§ ABOUT THIS EXERCISE: Exact copy, no pictures: return only the lines below from the line with "leafy tree (rect(82, 641, 149, 698)), 47531" up to and including the line with "Given the scene".

§ DATA SHOWN:
*** Begin section ***

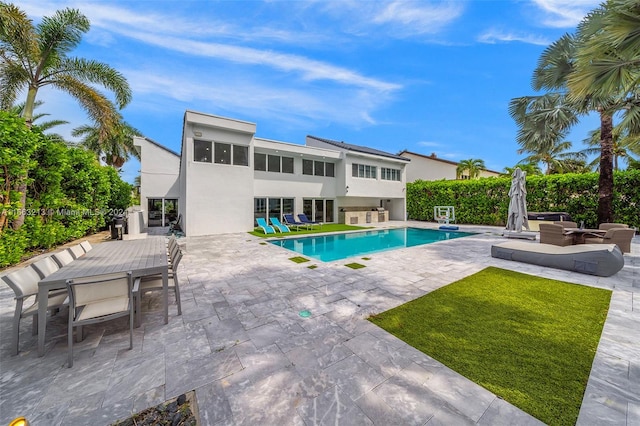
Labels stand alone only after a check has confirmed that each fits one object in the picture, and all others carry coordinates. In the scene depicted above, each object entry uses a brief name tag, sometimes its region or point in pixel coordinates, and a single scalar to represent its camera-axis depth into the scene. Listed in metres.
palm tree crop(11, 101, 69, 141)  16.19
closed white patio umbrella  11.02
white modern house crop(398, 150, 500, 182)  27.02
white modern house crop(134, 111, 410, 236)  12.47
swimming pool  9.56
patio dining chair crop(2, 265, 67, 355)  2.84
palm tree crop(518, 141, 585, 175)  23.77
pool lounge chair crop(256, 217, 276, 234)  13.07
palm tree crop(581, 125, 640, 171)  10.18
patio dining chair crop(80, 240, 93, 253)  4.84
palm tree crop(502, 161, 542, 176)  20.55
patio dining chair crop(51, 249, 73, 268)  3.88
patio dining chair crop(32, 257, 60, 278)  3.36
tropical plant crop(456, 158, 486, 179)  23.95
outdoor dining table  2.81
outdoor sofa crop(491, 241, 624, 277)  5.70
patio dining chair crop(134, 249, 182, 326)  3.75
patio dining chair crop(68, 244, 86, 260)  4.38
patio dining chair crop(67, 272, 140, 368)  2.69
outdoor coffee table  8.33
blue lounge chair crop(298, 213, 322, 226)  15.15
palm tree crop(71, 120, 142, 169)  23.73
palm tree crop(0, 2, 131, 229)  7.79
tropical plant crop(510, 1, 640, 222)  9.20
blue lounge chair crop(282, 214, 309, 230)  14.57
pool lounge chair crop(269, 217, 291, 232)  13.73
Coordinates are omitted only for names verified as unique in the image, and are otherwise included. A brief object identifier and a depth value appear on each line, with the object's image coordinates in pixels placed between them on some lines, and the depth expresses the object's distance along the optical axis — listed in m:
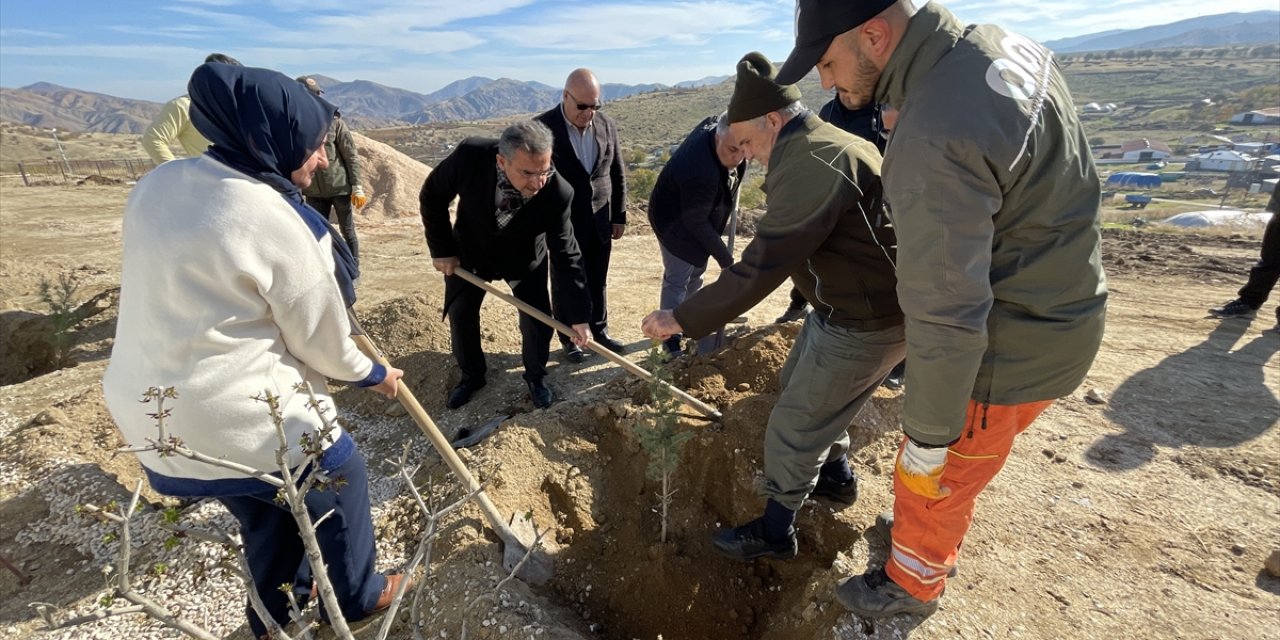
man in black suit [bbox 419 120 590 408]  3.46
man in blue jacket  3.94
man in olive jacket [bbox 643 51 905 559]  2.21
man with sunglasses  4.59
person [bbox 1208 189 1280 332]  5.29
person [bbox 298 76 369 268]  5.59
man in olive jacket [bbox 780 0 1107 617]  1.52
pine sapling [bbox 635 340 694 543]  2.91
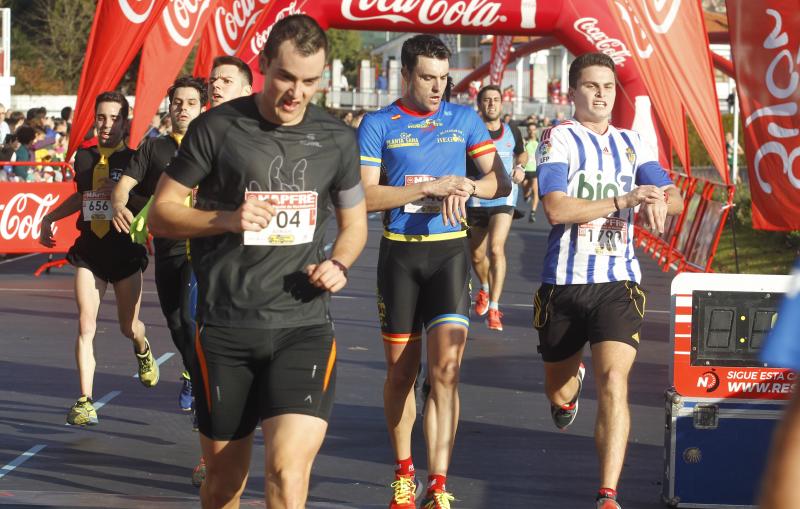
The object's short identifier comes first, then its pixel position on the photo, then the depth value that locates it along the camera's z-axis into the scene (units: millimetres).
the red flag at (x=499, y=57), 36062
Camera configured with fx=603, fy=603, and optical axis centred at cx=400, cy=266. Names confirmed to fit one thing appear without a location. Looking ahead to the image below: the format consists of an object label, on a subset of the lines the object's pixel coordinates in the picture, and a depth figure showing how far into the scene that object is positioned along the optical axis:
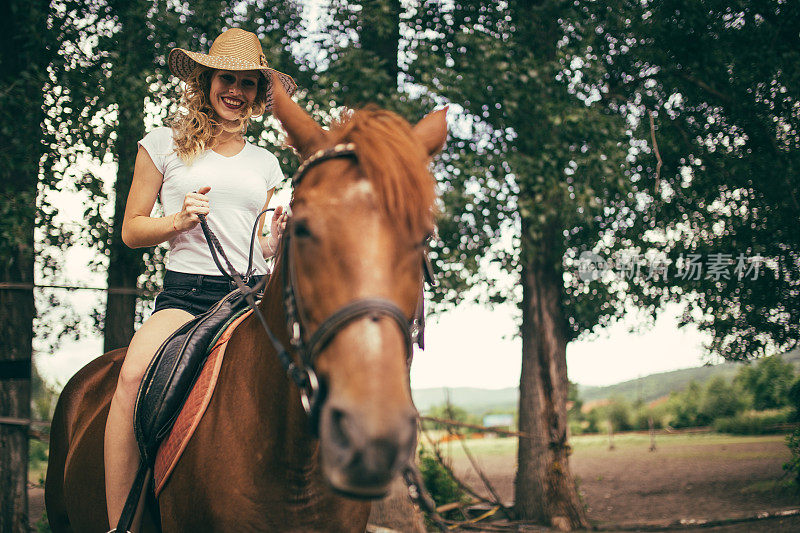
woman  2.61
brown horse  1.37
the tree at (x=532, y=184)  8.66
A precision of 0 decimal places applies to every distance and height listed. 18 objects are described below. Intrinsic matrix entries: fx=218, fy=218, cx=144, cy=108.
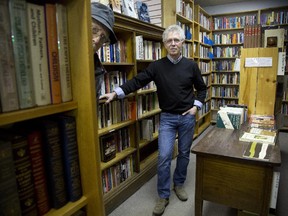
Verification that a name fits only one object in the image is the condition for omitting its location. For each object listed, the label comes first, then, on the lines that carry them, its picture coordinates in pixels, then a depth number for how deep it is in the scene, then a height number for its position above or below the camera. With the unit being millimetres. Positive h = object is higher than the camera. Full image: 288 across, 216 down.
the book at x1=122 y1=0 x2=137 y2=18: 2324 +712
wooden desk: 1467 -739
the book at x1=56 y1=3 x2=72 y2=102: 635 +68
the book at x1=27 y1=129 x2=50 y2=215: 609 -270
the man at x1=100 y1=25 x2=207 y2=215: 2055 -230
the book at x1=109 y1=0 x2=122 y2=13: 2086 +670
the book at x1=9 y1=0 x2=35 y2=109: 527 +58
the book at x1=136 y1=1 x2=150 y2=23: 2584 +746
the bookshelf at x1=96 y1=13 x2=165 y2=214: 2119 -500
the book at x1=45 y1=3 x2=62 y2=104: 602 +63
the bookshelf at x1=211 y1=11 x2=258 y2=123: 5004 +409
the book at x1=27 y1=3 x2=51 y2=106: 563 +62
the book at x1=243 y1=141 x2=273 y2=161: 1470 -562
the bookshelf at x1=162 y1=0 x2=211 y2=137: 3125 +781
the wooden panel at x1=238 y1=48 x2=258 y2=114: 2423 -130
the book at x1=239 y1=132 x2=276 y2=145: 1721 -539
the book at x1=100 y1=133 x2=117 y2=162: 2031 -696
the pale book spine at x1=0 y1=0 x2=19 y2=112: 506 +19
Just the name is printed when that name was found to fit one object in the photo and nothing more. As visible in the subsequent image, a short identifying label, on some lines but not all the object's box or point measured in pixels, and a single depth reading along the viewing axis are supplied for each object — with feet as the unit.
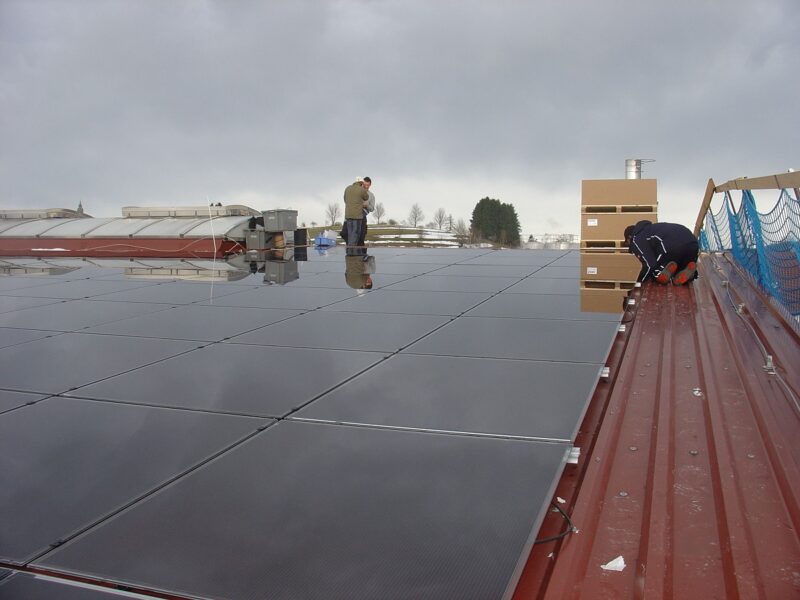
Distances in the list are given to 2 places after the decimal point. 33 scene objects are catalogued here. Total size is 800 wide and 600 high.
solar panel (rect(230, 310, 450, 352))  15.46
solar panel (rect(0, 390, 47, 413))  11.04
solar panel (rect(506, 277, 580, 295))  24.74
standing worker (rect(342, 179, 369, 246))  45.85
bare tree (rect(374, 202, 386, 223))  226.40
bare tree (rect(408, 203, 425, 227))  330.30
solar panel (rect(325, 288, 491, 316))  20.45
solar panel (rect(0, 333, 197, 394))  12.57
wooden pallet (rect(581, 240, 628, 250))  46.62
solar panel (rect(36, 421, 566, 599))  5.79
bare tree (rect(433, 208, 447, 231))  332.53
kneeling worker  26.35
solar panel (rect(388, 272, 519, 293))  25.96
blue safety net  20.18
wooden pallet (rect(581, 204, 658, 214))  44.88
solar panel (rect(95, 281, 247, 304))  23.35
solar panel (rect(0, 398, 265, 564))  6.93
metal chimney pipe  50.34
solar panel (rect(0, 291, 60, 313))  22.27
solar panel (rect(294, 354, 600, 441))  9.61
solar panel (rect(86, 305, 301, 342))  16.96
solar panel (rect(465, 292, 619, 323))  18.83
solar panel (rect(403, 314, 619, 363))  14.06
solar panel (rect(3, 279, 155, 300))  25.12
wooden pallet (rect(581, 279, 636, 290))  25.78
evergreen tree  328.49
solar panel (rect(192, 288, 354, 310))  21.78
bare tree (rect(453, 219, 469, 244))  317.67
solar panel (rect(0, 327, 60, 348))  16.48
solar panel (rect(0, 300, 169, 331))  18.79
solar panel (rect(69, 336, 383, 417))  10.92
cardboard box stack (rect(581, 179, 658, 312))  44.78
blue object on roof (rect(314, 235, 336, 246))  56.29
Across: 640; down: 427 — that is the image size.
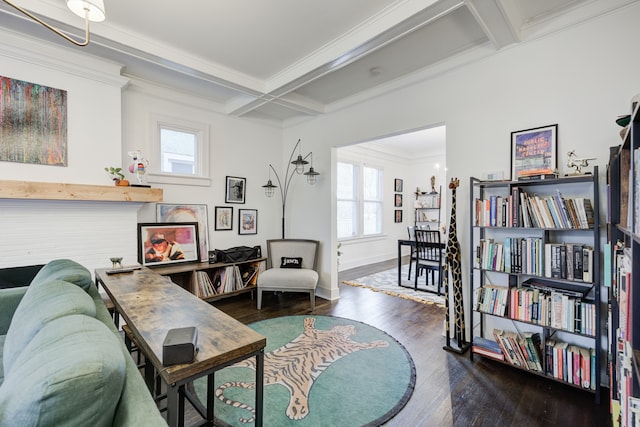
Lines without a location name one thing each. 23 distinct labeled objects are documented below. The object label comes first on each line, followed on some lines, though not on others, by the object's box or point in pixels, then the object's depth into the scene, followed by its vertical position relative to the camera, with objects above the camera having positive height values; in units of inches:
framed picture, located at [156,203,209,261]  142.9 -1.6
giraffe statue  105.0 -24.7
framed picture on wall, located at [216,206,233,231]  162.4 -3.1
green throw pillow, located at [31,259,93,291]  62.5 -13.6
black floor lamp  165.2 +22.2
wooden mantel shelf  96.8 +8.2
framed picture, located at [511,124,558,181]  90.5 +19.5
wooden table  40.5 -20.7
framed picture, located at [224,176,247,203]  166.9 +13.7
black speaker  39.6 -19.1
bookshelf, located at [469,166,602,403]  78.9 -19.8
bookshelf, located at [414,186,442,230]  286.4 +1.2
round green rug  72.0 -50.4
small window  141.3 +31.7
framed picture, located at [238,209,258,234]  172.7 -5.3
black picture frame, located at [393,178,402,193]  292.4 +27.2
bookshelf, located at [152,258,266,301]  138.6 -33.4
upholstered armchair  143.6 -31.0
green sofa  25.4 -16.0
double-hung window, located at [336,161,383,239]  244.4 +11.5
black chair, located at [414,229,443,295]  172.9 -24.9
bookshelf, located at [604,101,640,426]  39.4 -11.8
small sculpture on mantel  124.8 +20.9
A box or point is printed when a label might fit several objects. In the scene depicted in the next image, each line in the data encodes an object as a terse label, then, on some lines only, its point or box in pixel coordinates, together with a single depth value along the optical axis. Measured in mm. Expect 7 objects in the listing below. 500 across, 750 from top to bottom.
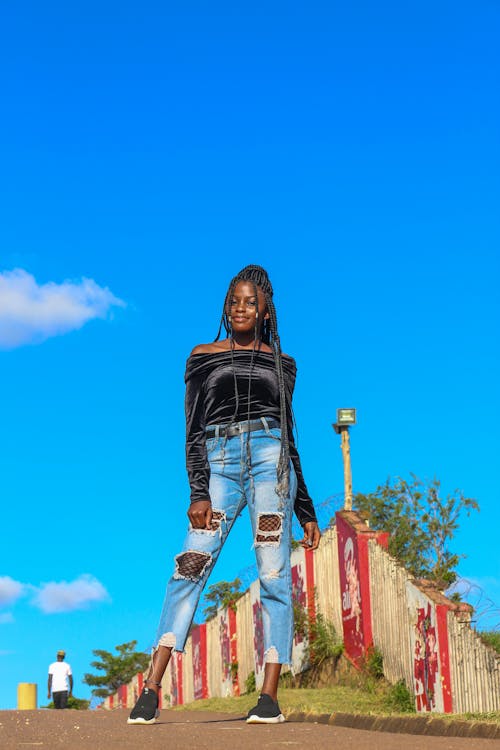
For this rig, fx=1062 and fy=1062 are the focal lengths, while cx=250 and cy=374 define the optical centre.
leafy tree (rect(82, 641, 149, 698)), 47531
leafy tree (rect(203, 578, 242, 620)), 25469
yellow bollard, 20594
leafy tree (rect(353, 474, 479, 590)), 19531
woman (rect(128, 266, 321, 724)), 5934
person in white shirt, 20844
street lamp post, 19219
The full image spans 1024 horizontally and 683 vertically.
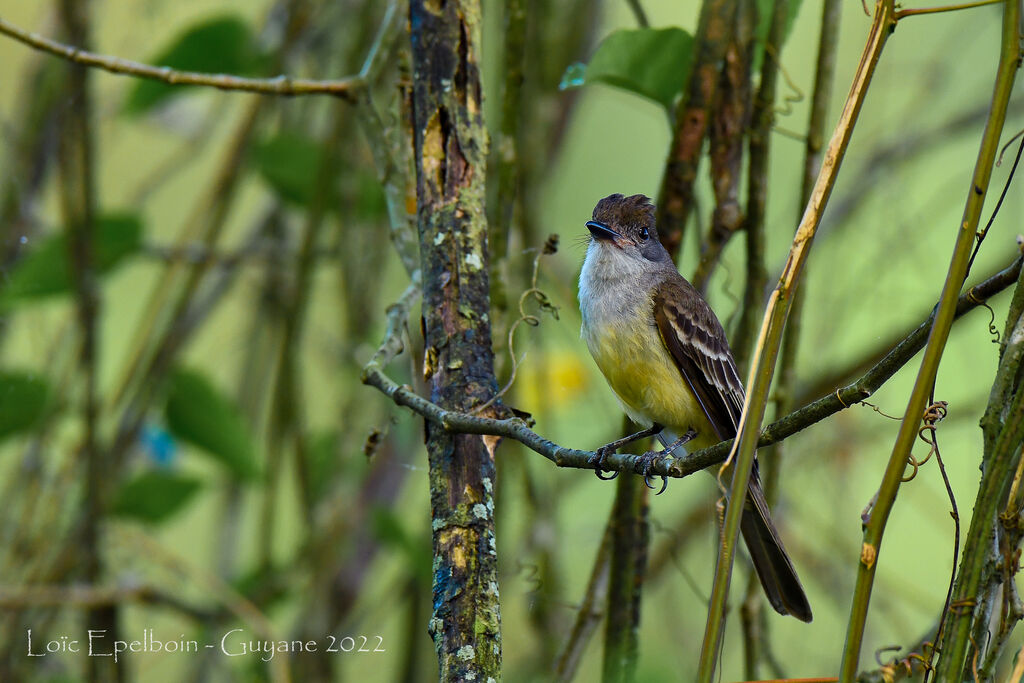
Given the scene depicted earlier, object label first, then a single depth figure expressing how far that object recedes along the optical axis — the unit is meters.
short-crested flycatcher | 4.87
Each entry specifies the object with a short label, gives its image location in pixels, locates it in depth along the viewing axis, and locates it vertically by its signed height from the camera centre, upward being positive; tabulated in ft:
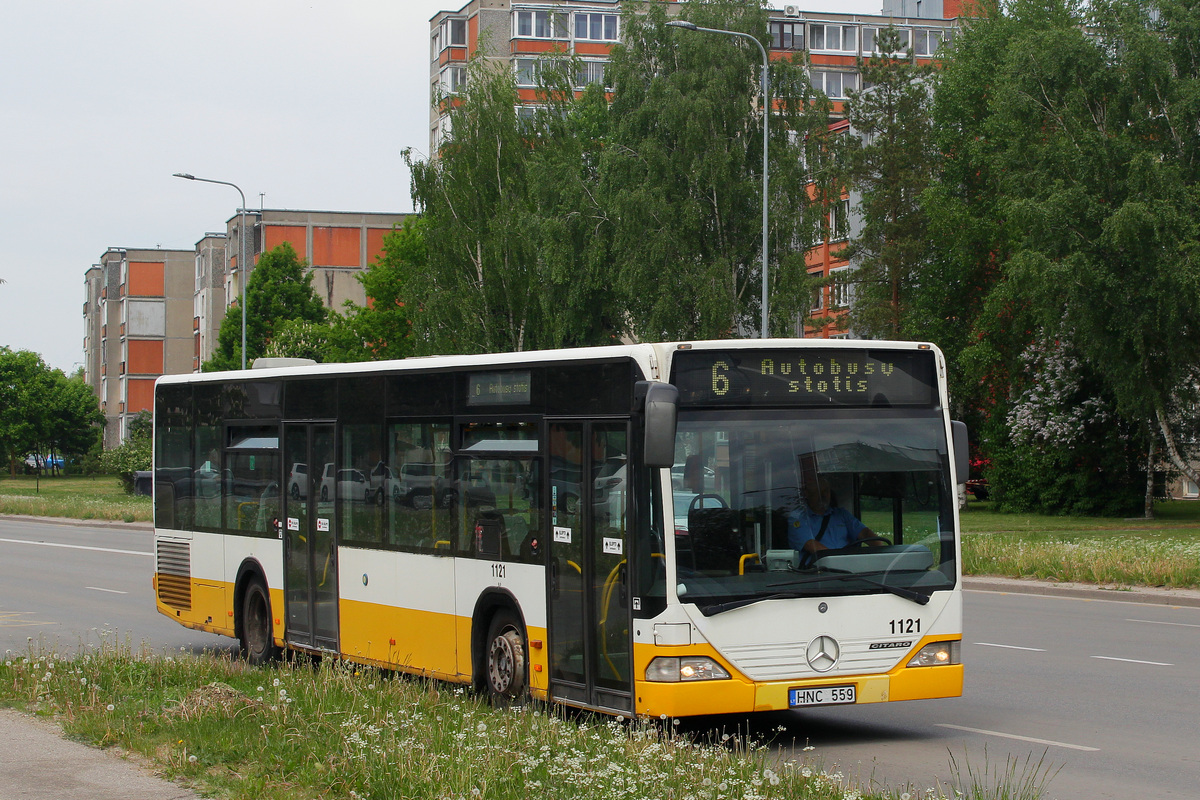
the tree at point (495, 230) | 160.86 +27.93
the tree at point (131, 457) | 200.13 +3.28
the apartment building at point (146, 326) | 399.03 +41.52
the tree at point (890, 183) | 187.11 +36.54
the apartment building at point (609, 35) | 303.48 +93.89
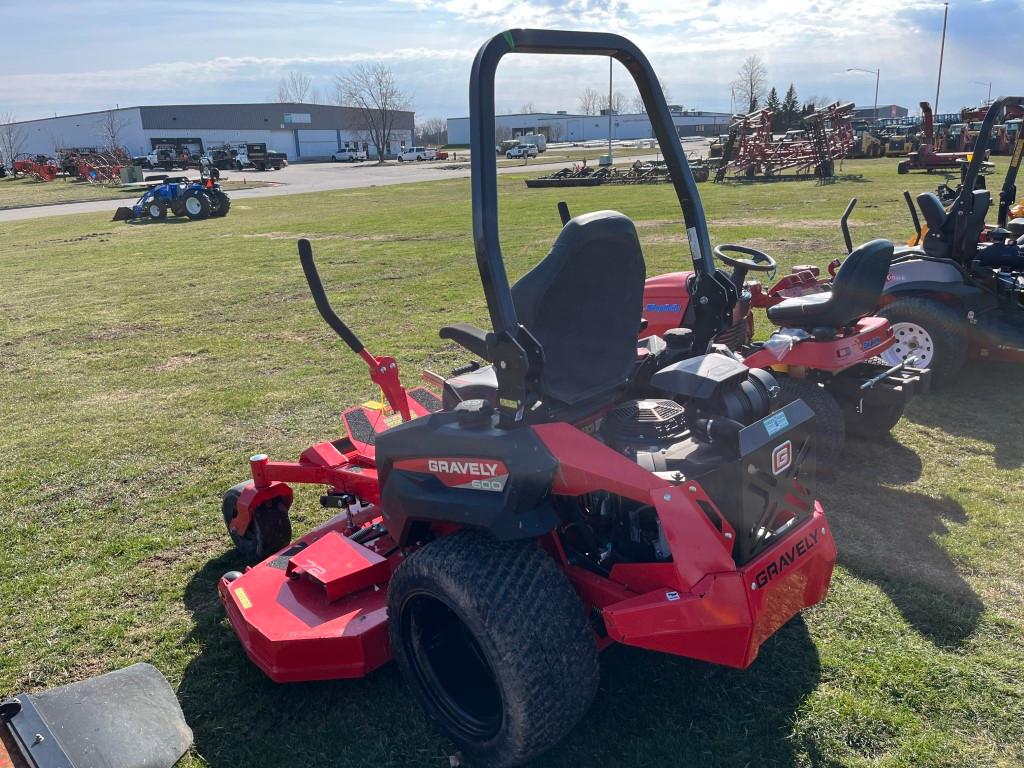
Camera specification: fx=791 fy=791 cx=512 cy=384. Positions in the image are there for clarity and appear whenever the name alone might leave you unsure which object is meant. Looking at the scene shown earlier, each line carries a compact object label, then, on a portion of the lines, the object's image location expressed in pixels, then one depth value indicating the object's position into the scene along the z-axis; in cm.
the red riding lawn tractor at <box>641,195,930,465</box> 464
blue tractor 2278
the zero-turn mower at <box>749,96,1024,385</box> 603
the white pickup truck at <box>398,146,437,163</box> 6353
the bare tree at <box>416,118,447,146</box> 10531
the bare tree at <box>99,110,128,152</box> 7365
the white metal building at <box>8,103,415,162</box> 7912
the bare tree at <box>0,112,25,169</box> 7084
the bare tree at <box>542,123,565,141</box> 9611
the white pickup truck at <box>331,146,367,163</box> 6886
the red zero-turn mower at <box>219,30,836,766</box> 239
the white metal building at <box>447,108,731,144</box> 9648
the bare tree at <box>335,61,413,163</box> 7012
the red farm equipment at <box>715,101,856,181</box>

*** End section ***

§ REPLY:
leafy tree (rect(82, 641, 149, 698)), 47531
leafy tree (rect(203, 578, 242, 620)), 25469
yellow bollard, 20594
leafy tree (rect(353, 474, 479, 590)), 19531
woman (rect(128, 266, 321, 724)), 5934
person in white shirt, 20844
street lamp post, 19219
The full image spans 1024 horizontally and 683 vertically.
Given the scene depicted earlier, object label first, then a single depth figure expressing how far that object recedes along the optical axis — the unit is meters.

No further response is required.